A Sparsey coding field (CF) is a set of Q WTA competitive modules (CMs), each comprised of K binary neurons. Every code that becomes active in a CF will consist of exactly Q active neurons, one chosen from each of the Q CMs. This meets DCC characteristics, 1 and 3. Although you could call this a “k-WTA” (or rather, a Q-WTA) code, there are computational advantages of enforcing a precise code size (weight) by organizing the CF as a set of Q independent WTA modules within each of which one winner is chosen, rather than as a flat field of QxK units from which Q are chosen (as HTM does). My Medium article, “A Hebbian cell assembly is formed at full strength on a single trial”, provides further discussion relevant to DCC characteristic 3 (though note that the CFs in the article are not broken modular, i.e. not broken into Q WTA CMs, but are rather just flat field: the modular structure was not needed for the article’s purposes).

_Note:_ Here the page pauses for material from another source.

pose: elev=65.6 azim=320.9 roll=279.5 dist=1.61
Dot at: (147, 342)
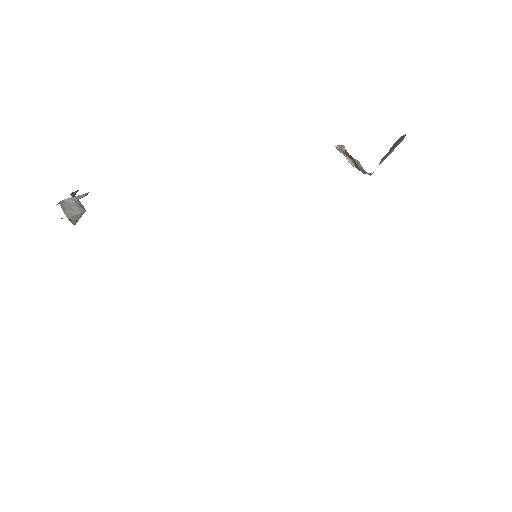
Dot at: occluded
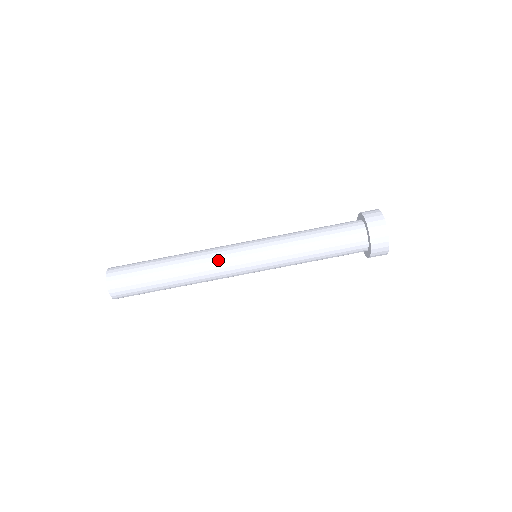
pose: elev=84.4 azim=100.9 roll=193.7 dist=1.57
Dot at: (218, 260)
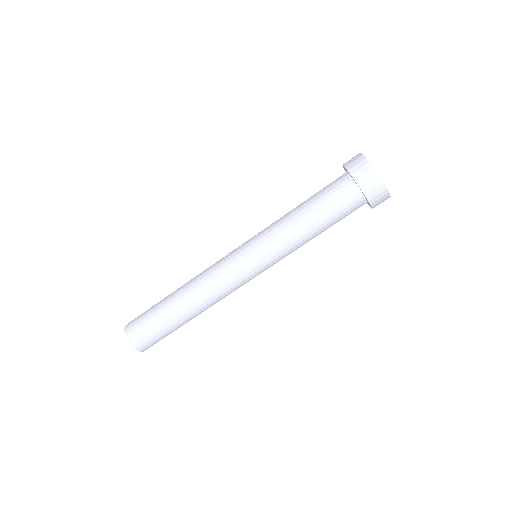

Regarding DCC characteristic 2, much of Sparsey’s functionality is achieved using only binary synapses (weights). However, in the full Sparsey model, the weights are in fact coarsely graded. Broadly, this “decay” functionality is needed so that inputs which are stored, i.e., for which codes (SDCs) are assigned, but which are in fact just noise, or in some way spurious (i.e., not reflective of the actual statistics of the input space), can be forgotten. Because Sparsey is designed to natively do singe-trial learning (because it’s initial goal was to explain human episodic memory), it requires some general (unbiased) policy for forgetting noisy/spurious inputs. With that in mind, the learning policy is this. a) All weights are initially zero. b) Whenever both the pre-synaptic and post-synaptic units are co-active (i.e., a “pre-post coincidence” occurs), the weight is set to its maximum value, i.e., effectively to binary “1”. And c) A weight’s value can decrease over time if further pre-post coincidences do not occur sufficiently often. The number of weight values between binary “0” and binary “1” that are needed to achieve the forgetting functionality described above is still to be explored, but is probably quite small, e.g., 5-10, for almost all applications (i.e., to explain almost all human memory phenomenology).

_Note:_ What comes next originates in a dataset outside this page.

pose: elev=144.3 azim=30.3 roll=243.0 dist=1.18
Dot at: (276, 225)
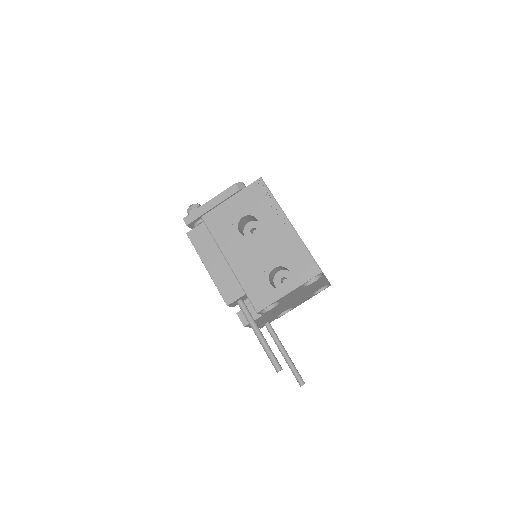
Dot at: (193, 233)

Just to flesh out the discussion, one major reason why a distributed memory (of which DCCs are a subclass) should not permanently store all inputs that ever occur (the majority of which might in fact be noisy/spurious) is that it would cause the memory to fill up too fast (i.e., all, or too high a fraction of, the weights would saturate at “1”), which would effectively erase (render irretrievable) all of the information (codes) stored in the memory (cf. catastrophic forgetting). However, while it’s true that a memory needs to forget noisy/spurious (essentially, useless) inputs, it generally also needs to permanently retain inputs reflective of the statistical (ultimately, the physical/causal) structure of the input space (i.e., of the physical world generating those inputs), i.e., useful information. But those latter inputs are, by their nature, more likely to recur (or approximately recur), than the former (noisy/spurious) inputs. This is precisely because they are generated by the structural regularities in the physical world that gives rise to the inputs. This suggests the need for a second parameter of the weights, which I call permanence, which governs the rate at which a synapse’s weight decreases as a function of the temporal history of the pre-post coincidences it experiences. So, the last part of the policy is: d) all weights initially have permanence zero, but permanence increases monotonically and quickly (i.e., after relatively few, sufficiently frequent pre-post coincidences) to a high asymptote, corresponding to the condition where the weight permanently remains at binary “1”.
Sparsey conforms to DCC characteristic 4, but this is not a strong constraint. Virtually all natural inputs spaces/processes that have ever been or are currently represented on digital computers are necessarily represented discretely, i.e., bit patterns.
This initial remark on Sparsey is really only intended to address the four DCC characteristics. I’ll try to make separate posts to describe Sparsey’s core algorithm, the code selection algorithm (CSA), which is its method for choosing the SDCs to be assigned to inputs.